The Board of Directors is composed of fifteen members: three women and twelve men aged between 47 and 68. Eight members are proprietary directors, four are independent, three are internal directors, and none of them is a board member of any other listed company.

Appointments and Remuneration Committee

The Appointments and Remuneration Committee has the duty of safeguarding and reporting to the Board of Directors on appointments, reelections, terminations and remuneration of the Board and its officers, and on general policy regarding compensation and incentives for board members and senior management.

The committee also verifies on an annual basis that the different board members continue to satisfy the requirements to remain as such. This body also acts to ensure that in filling any vacancies that may rise, selection procedures are not affected for reasons of gender.

Another important duty of this committee is to evaluate the performance of the Board of Directors and the executive board members.

Audit Committee

This committee is primarily made up of non-executive members, thereby fulfilling the requirements established under the standards of good governance. The duties and powers of the Audit Committee, as stipulated in its regulations, include overseeing and resolving conflicts of interest.

Strategy Committee

The Strategy Committee meets monthly to analyze the company’s evolution and the strategic lines to follow.
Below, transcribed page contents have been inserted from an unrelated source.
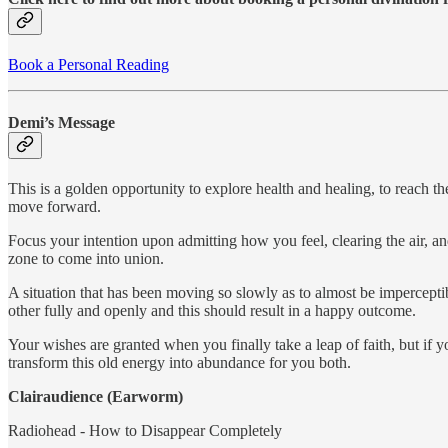
Book a Personal Reading
Demi’s Message
This is a golden opportunity to explore health and healing, to reach t
move forward.
Focus your intention upon admitting how you feel, clearing the air, an
zone to come into union.
A situation that has been moving so slowly as to almost be imperceptib
other fully and openly and this should result in a happy outcome.
Your wishes are granted when you finally take a leap of faith, but if 
transform this old energy into abundance for you both.
Clairaudience (Earworm)
Radiohead - How to Disappear Completely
This committee comprises the executive chairman, the executive vice chairman, the chief executive officer, the director of Corporate Strategy and Development, the business unit directors, the chief technical officer, the director of Human Resources, the director of Organization, Quality and Budgets, the financial director, the director of Planning and Control, the director of International Institutional Relations, the general secretary for Sustainability and the general secretary.